A review by skudiklier
Tomorrow, and Tomorrow, and Tomorrow by Gabrielle Zevin

emotional hopeful inspiring reflective sad medium-paced
  • Plot- or character-driven? Character
  • Strong character development? Yes
  • Loveable characters? Yes
  • Diverse cast of characters? Yes
  • Flaws of characters a main focus? Yes


Wow, this book was stunning. I was pulled in right from the start, and didn't lose interest at any point. It's absolutely gorgeous, about so many different things, and I'd recommend it to anyone. 

I don't spoil anything directly, but if you're worried about spoilers, you might want to skip the next three paragraphs.
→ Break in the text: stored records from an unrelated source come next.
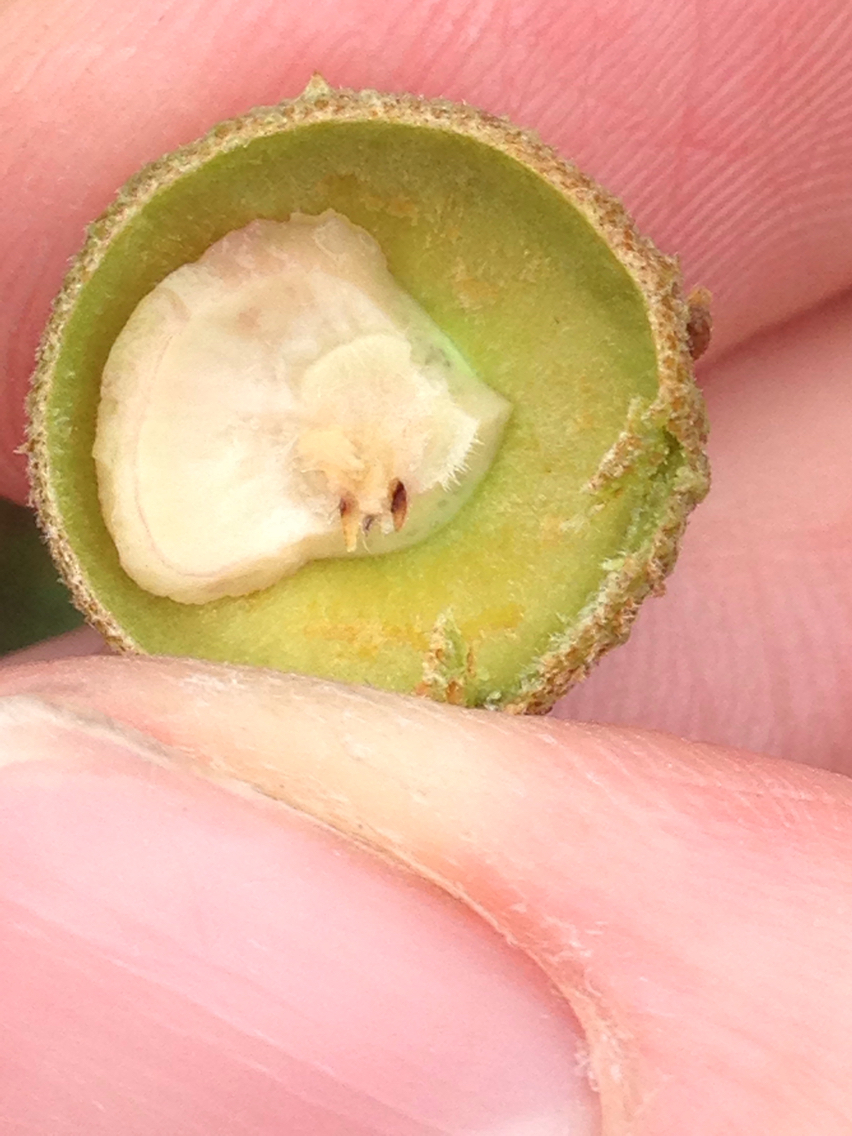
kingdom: Plantae
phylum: Tracheophyta
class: Magnoliopsida
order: Fagales
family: Fagaceae
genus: Quercus
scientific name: Quercus berberidifolia
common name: California scrub oak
The final three paragraphs don't have any spoilers. 

A weird thing about my experience of reading this book was that by the time I was halfway through, it felt like I'd read an entire book--like maybe it should be done already. And I want to be clear I don't mean that in a bad way, like the book felt too long or had poor pacing. It just felt like some books could have ended it there, and been interesting and relatively satisfying overall. 

But because I knew I was only halfway through, I started getting worried: yes, this book had complicated relationships, and things that frustrated me, and heartbreaking tragedies. But what if something even worse was going to happen? What if this book was actually devastating, and I just didn't know it yet? 

Reader, this book was devastating. My intuition was right, but I had no idea what was going to happen until it was too late. I sobbed through a large section of this book, and was teary-eyed through the whole rest of it, all the way until the end. I already liked this book, and felt it was emotionally deep and moving, but then it just absolutely gutted me. 

This book was moving in so many ways. Emotionally, the characters and their relationships are so rich and real and complicated and messy. No one is perfectly likable all the time, and you're not on one character's side the whole way through. But also creatively, this book was so inspiring. I don't play a lot of video games, and know very little about making them, but I do write poetry. At one point I had to stop writing to frantically write down an idea--I'd been waiting for a breakthrough epiphany about something for over a year, and this book finally helped me crack it open, at least a little. 

The quotes I pulled from this book to save for later are gorgeous, and the writing is superb. I love the way the book plays with time, and how the future is so casually and distressingly referenced. In a way, it lulled me into thinking I knew what was coming, without ever revealing the worst part.

I tore my way through this book, and basically spent a whole weekend in this world. I'm so grateful to Netgalley and Knopf Doubleday Publishing Group for the chance to read and review this ARC.